Enhanced Polychlorinated Biphenyl Removal in a Switchgrass Rhizosphere by Bioaugmentation with Burkholderia xenovorans LB400.

Phytoremediation makes use of plants and associated microorganisms to clean up soils and sediments contaminated with inorganic and organic pollutants. In this study, switchgrass (Panicum virgatum) was used to test for its efficiency in improving the removal of three specific polychlorinated biphenyl (PCB) congeners (PCB 52, 77 and 153) in soil microcosms. The congeners were chosen for their ubiquity, toxicity, and recalcitrance.
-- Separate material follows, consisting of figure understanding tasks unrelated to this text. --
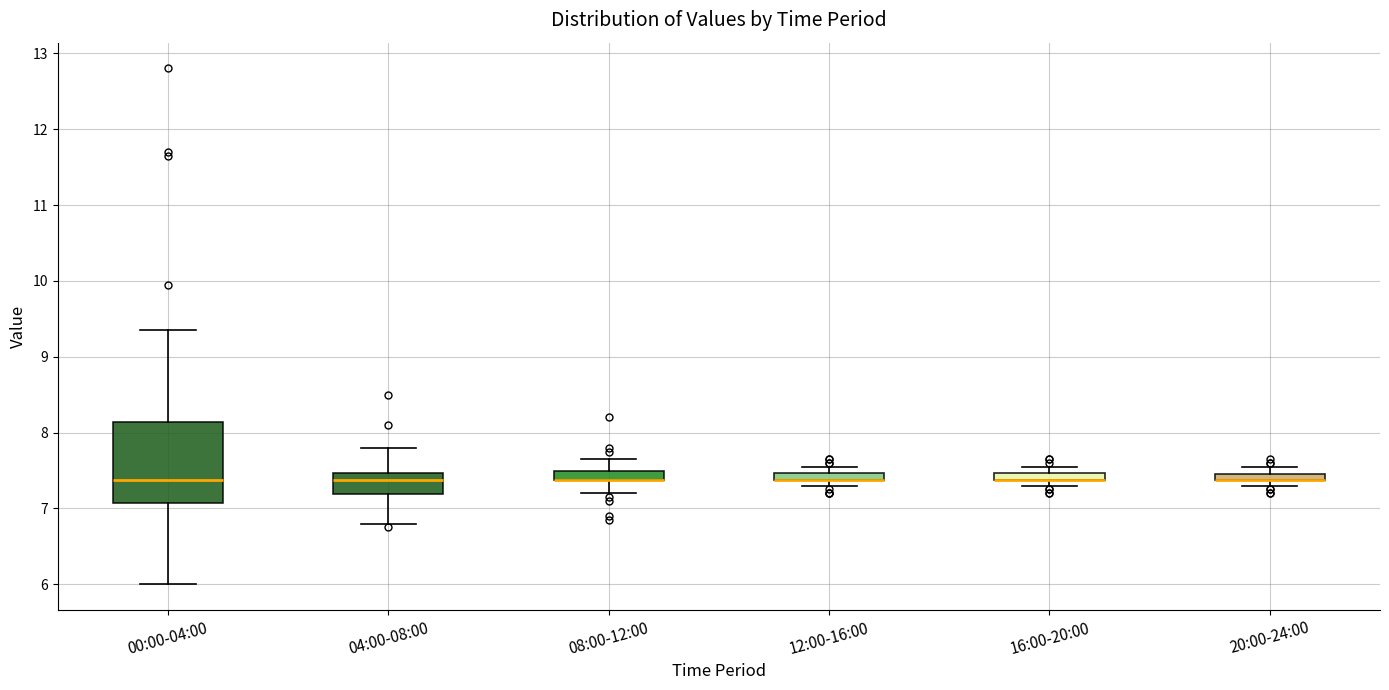

Where is the upper edge of the box for 16:00-20:00 on the y-axis? The values are not printed on the chart, so give them approximately, as read against the axis.

7.5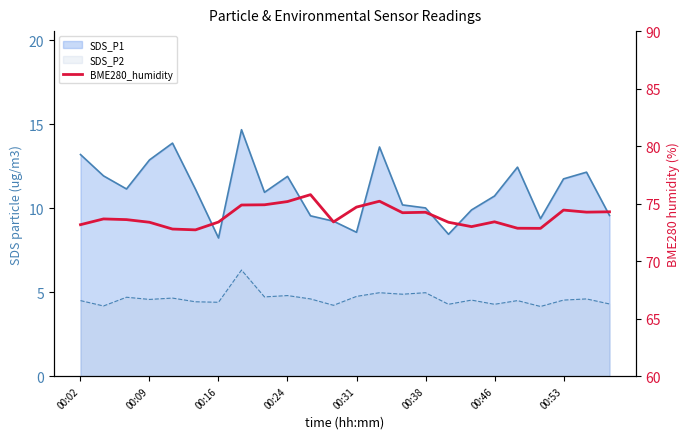

The chart shows a value of 33.2 at 00:31. True or false?

False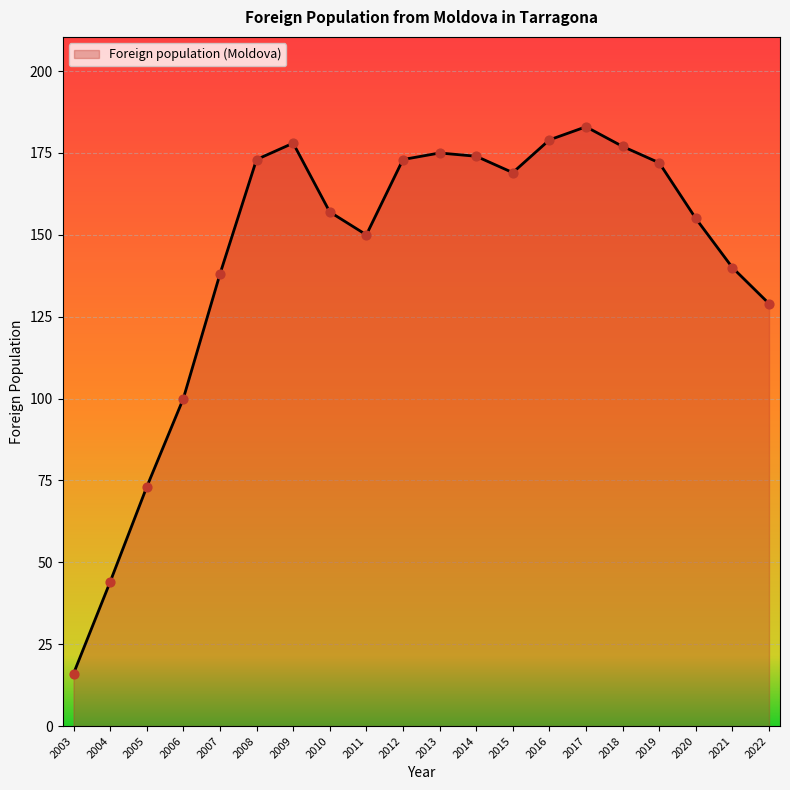

What is the change in value from 2013 to 2015?

-6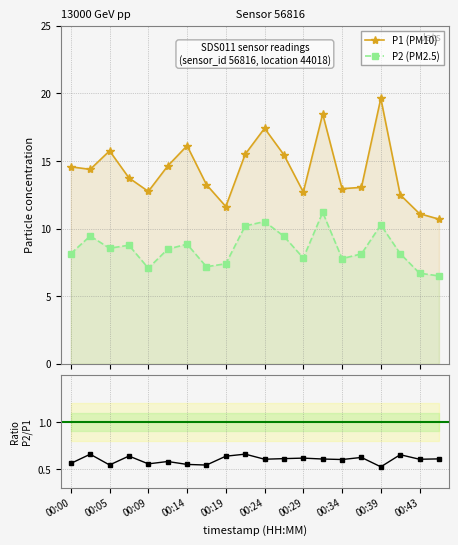

True or false: P1 (PM10) and P2 (PM2.5) cross at least once.

False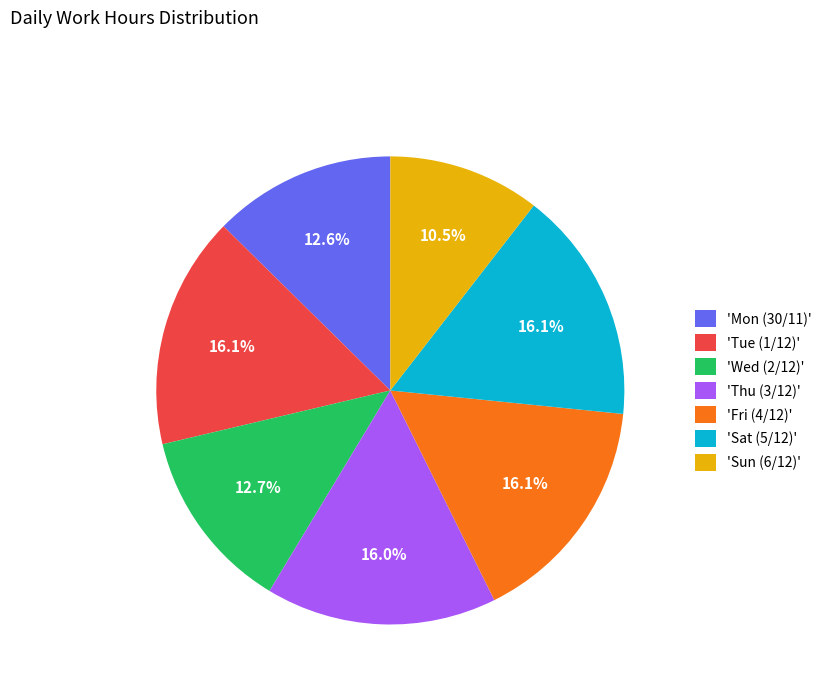

What portion of the pie excludes 'Sat (5/12)'?

83.9%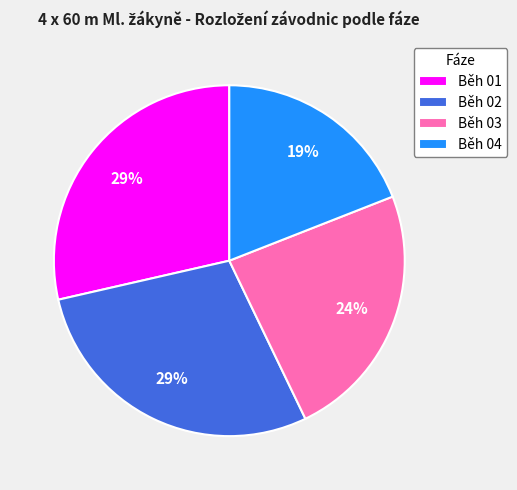

What percentage is the Běh 04 slice, to the nearest percent?

19%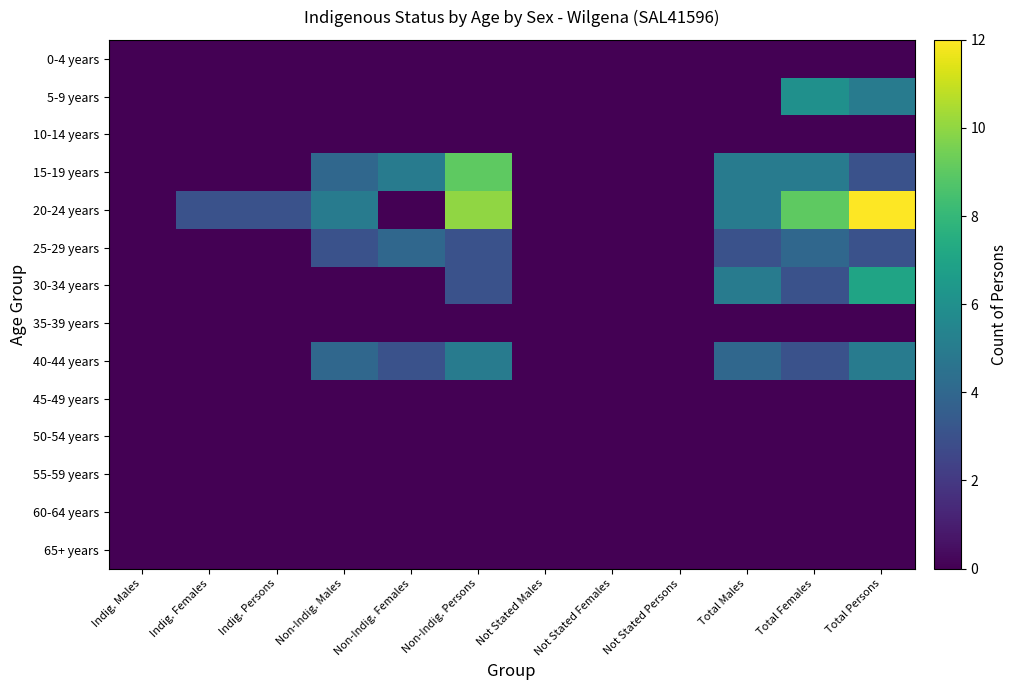

Which series has the largest total across all categories?

20-24 years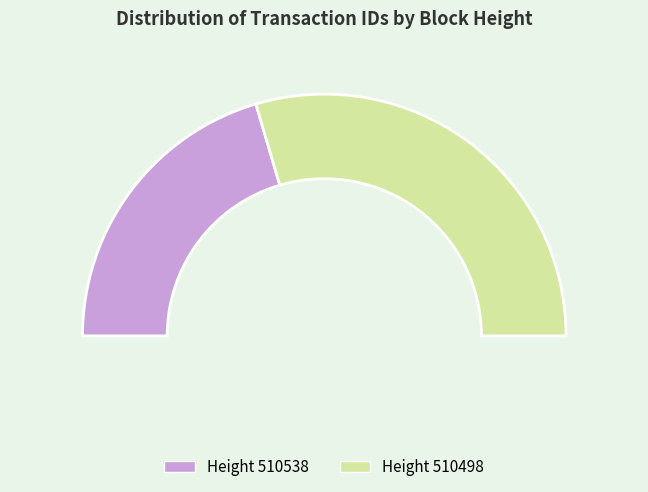

What is the change in value from 510538 to 510498?

+3627746592455118848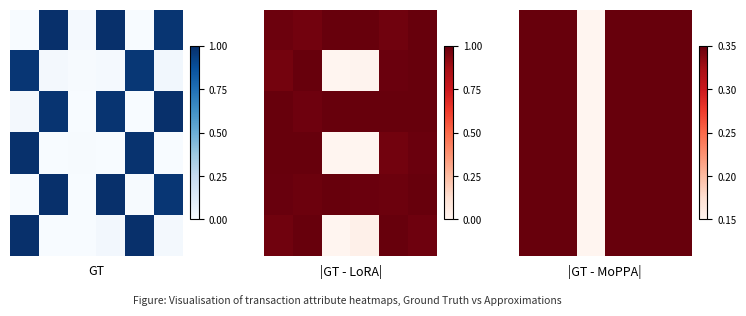

What is the total value across all series at 5?

5.9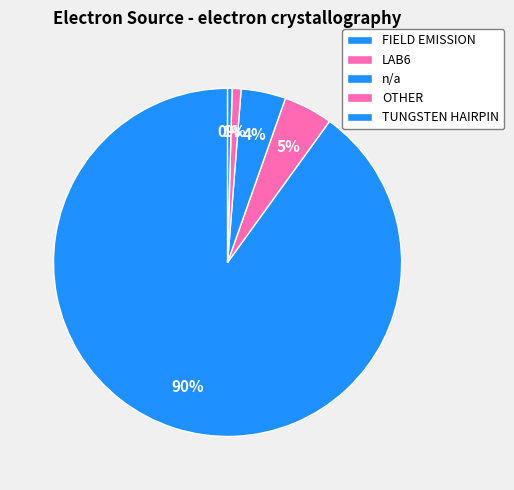

What percentage do OTHER and TUNGSTEN HAIRPIN together represent?

1.2%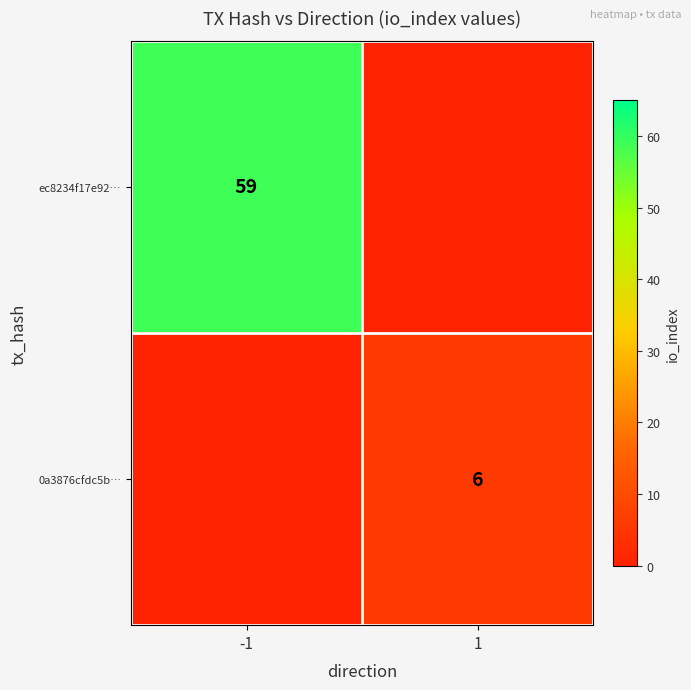

The value of ec8234f17e92… at -1 is 82. True or false?

False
After 24 weeks of incubation, loss of 39.9 ± 0.41% of total PCB molar mass was observed in switchgrass treated soil, significantly higher than in unplanted soil (29.5 ± 3.4%) (p<0.05). The improved PCB removal in switchgrass treated soils could be explained by phytoextraction processes and enhanced microbial activity in the rhizosphere. Bioaugmentation with Burkholderia xenovorans LB400 was performed to further enhance aerobic PCB degradation. The presence of LB400 was associated with improved degradation of PCB 52, but not PCB 77 or PCB 153. Increased abundances of bphA (a functional gene that codes for a subunit of PCB-degrading biphenyl dioxygenase in bacteria) and its transcript were observed after bioaugmentation. The highest total PCB removal was observed in switchgrass treated soil with LB400 bioaugmentation (47.3 ± 1.22 %), and the presence of switchgrass facilitated LB400 survival in the soil. Overall, our results suggest the combined use of phytoremediation and bioaugmentation could be an efficient and sustainable strategy to eliminate recalcitrant PCB congeners and remediate PCB-contaminated soil.